Instruction => Filter the entries below and copy every line that contains the word "nebo".

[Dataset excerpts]
- Opening Delimiter -

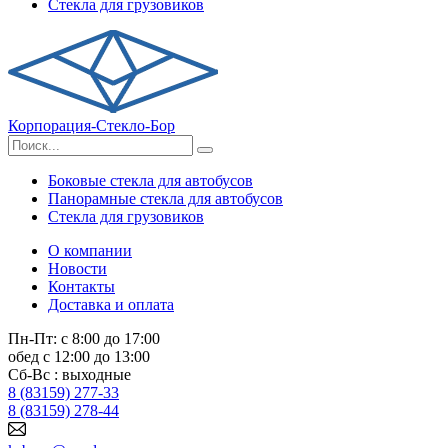
Стекла для грузовиков
Корпорация-Стекло-Бор
Боковые стекла для автобусов
Панорамные стекла для автобусов
Стекла для грузовиков
О компании
Новости
Контакты
Доставка и оплата
Пн-Пт: с 8:00 до 17:00
обед с 12:00 до 13:00
Сб-Вс : выходные
8 (83159) 277-33
8 (83159) 278-44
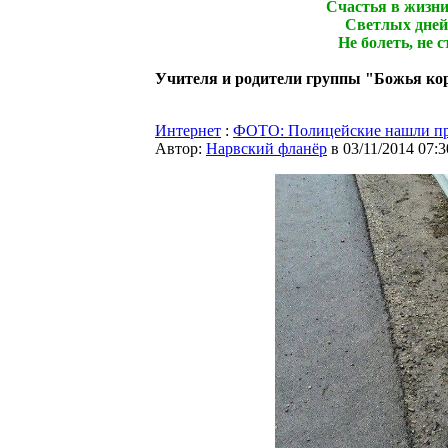
Счастья в жизни
Светлых дней 
Hе болеть, не с
Учителя и родители группы "Божья кор
Интернет
:
ФОТО: Полицейские нашли пр
Автор:
Нарвский фланёр
в 03/11/2014 07:3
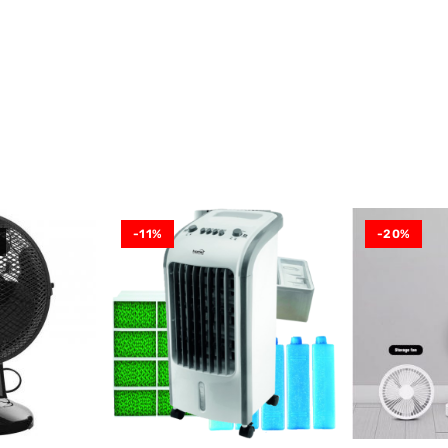
-11%
-20%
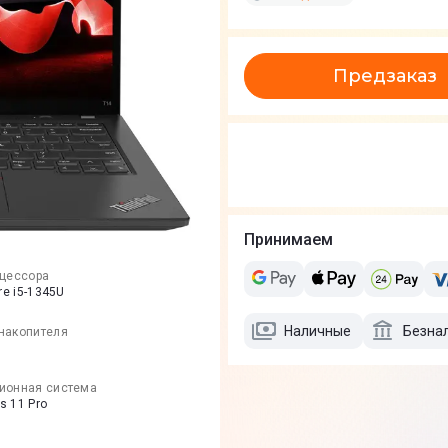
Предзаказ
Принимаем
оцессора
ore i5-1345U
Наличные
Безна
накопителя
ионная система
s 11 Pro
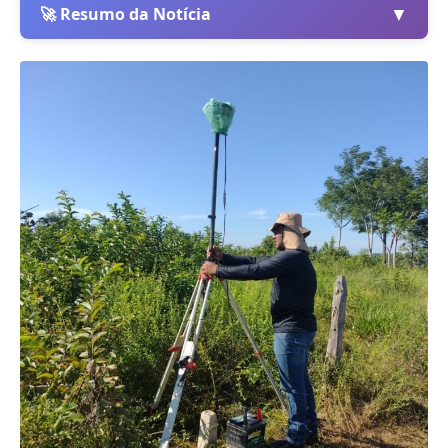
▼
🚀 Resumo da Notícia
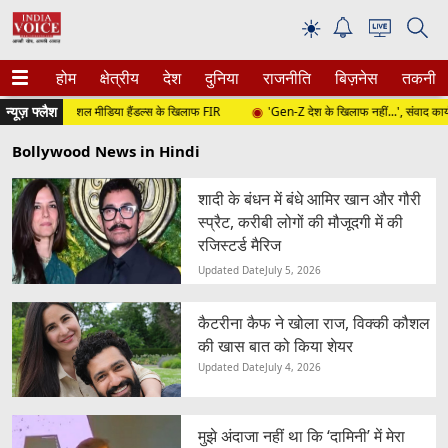
☀
होम
क्षेत्रीय
देश
दुनिया
राजनीति
बिज़नेस
तकनीक
न्यूज़ फ्लैश
राई दर्ज, सोशल मीडिया हैंडल्स के खिलाफ FIR
'Gen-Z देश के खिलाफ नहीं...', संवाद कार्यक्रम म
Bollywood News in Hindi
शादी के बंधन में बंधे आमिर खान और गौरी
स्प्रैट, करीबी लोगों की मौजूदगी में की
रजिस्टर्ड मैरिज
Updated Date
July 5, 2026
कैटरीना कैफ ने खोला राज, विक्की कौशल
की खास बात को किया शेयर
Updated Date
July 4, 2026
मुझे अंदाजा नहीं था कि ‘दामिनी’ में मेरा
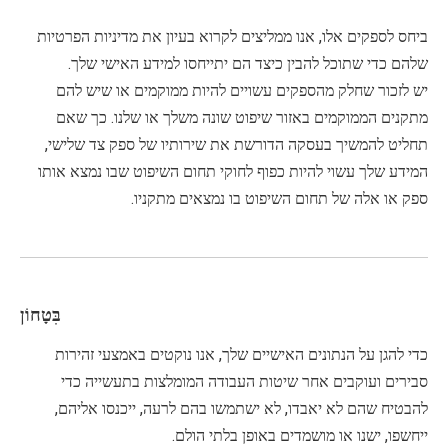
ביחס לספקים אלו, אנו ממליצים לקרוא בעיון את מדיניות הפרטיות
שלהם כדי שתוכל להבין כיצד הם יתייחסו למידע האישי שלך.
יש לזכור שחלק מהספקים עשויים להיות ממוקמים או שיש להם
מתקנים הממוקמים באזור שיפוט שונה משלך או שלנו. כך שאם
תחליט להמשיך בעסקה הדורשת את שירותיו של ספק צד שלישי,
המידע שלך עשוי להיות כפוף לחוקי תחום השיפוט שבו נמצא אותו
ספק או אלה של תחום השיפוט בו נמצאים מתקניו.
בִּטָחוֹן
כדי להגן על הנתונים האישיים שלך, אנו נוקטים באמצעי זהירות
סבירים ועוקבים אחר שיטות העבודה המומלצות בתעשייה כדי
להבטיח שהם לא יאבדו, לא ישתמשו בהם לרעה, ייכנסו אליהם,
ייחשפו, ישנו או מושמדים באופן בלתי הולם.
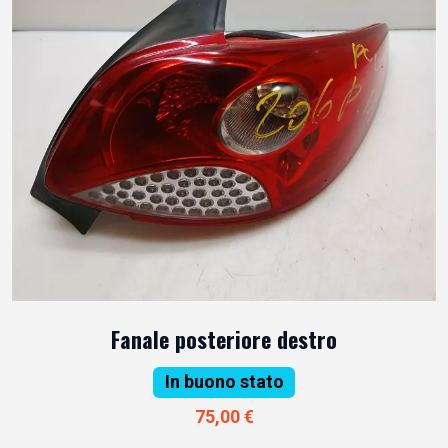
Fanale posteriore destro
In buono stato
75,00 €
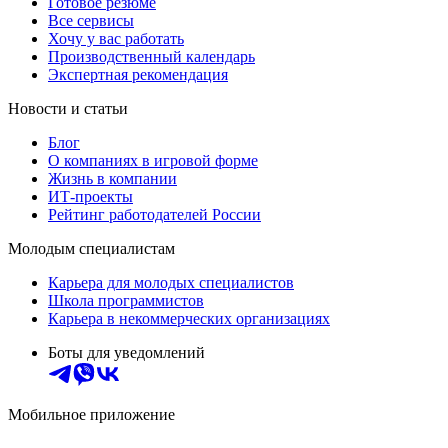
Готовое резюме
Все сервисы
Хочу у вас работать
Производственный календарь
Экспертная рекомендация
Новости и статьи
Блог
О компаниях в игровой форме
Жизнь в компании
ИТ-проекты
Рейтинг работодателей России
Молодым специалистам
Карьера для молодых специалистов
Школа программистов
Карьера в некоммерческих организациях
Боты для уведомлений
Мобильное приложение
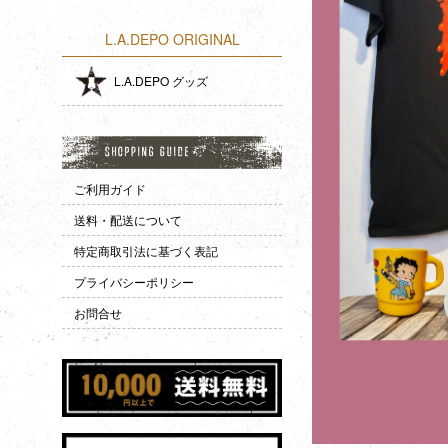
L.A.DEPO ORIGINAL
L.A.DEPO グッズ
ご利用ガイド
送料・配送について
特定商取引法に基づく表記
プライバシーポリシー
お問合せ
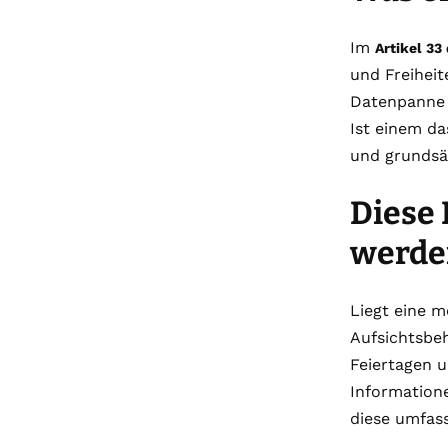
Im
Artikel 3
und Freiheit
Datenpanne 
Ist einem d
und grundsä
Diese 
werde
Liegt eine m
Aufsichtsbe
Feiertagen 
Information
diese umfas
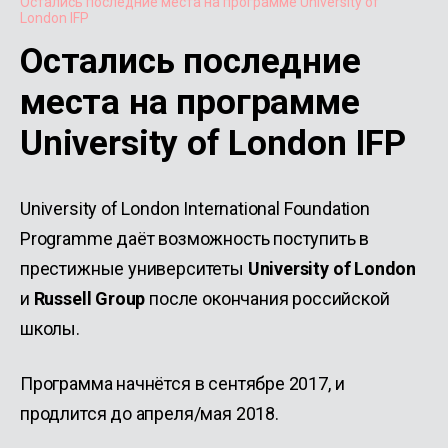
Остались последние места на программе University of
London IFP
Остались последние
места на программе
University of London IFP
University of London International Foundation
Programme даёт возможность поступить в
престижные университеты
University
of
London
и
Russell
Group
после окончания российской
школы.
Программа начнётся в сентябре 2017, и
продлится до апреля/мая 2018.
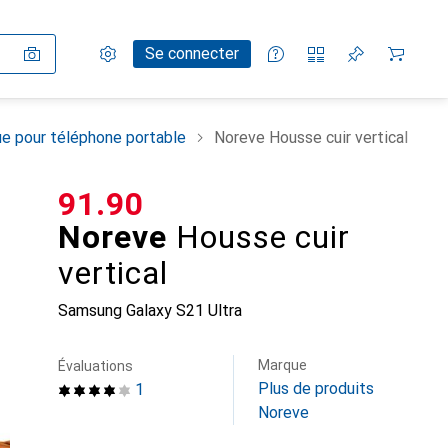
Paramètres
Compte client
Listes de comparaison
Listes d'envies
Panier
Se connecter
e pour téléphone portable
Noreve Housse cuir vertical
CHF
91.90
Noreve
Housse cuir
vertical
Samsung Galaxy S21 Ultra
Marque
Évaluations
Plus de produits
1
Noreve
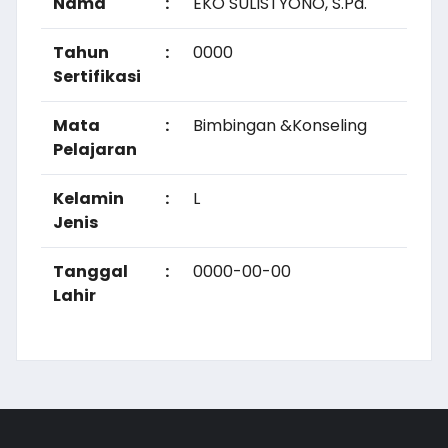
Nama
:
EKO SULISTYONO, S.Pd.
Tahun
:
0000
Sertifikasi
Mata
:
Bimbingan &Konseling
Pelajaran
Kelamin
:
L
Jenis
Tanggal
:
0000-00-00
Lahir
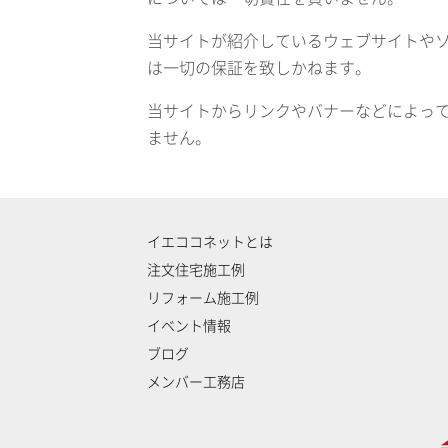
当サイトが紹介しているウェブサイトや
は一切の保証を致しかねます。
当サイトからリンクやバナーなどによっ
ません。
イエココネットとは
注文住宅施工例
リフォーム施工例
イベント情報
ブログ
メンバー工務店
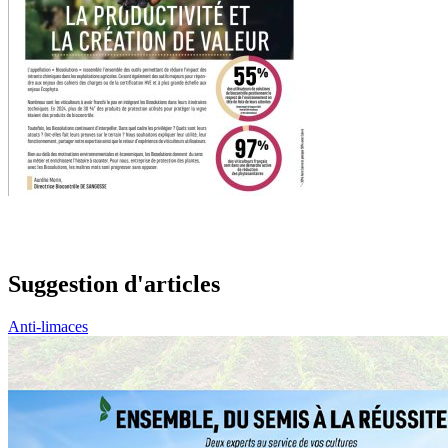
Suggestion d'articles
Anti-limaces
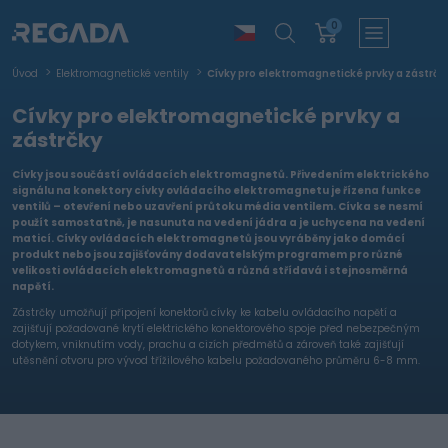
0
Úvod
Elektromagnetické ventily
Cívky pro elektromagnetické prvky a zástrčk
Cívky pro elektromagnetické prvky a
zástrčky
Cívky jsou součástí ovládacích elektromagnetů. Přivedením elektrického
signálu na konektory cívky ovládacího elektromagnetu je řízena funkce
ventilů – otevření nebo uzavření průtoku média ventilem. Cívka se nesmí
použít samostatně, je nasunuta na vedení jádra a je uchycena na vedení
maticí. Cívky ovládacích elektromagnetů jsou vyráběny jako domácí
produkt nebo jsou zajišťovány dodavatelským programem pro různé
velikosti ovládacích elektromagnetů a různá střídavá i stejnosměrná
napětí.
Zástrčky umožňují připojení konektorů cívky ke kabelu ovládacího napětí a
zajišťují požadované krytí elektrického konektorového spoje před nebezpečným
dotykem, vniknutím vody, prachu a cizích předmětů a zároveň také zajišťují
utěsnění otvoru pro vývod třížilového kabelu požadovaného průměru 6-8 mm.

- Closing Delimiter -

Response to the task =>
ventilů – otevření nebo uzavření průtoku média ventilem. Cívka se nesmí
produkt nebo jsou zajišťovány dodavatelským programem pro různé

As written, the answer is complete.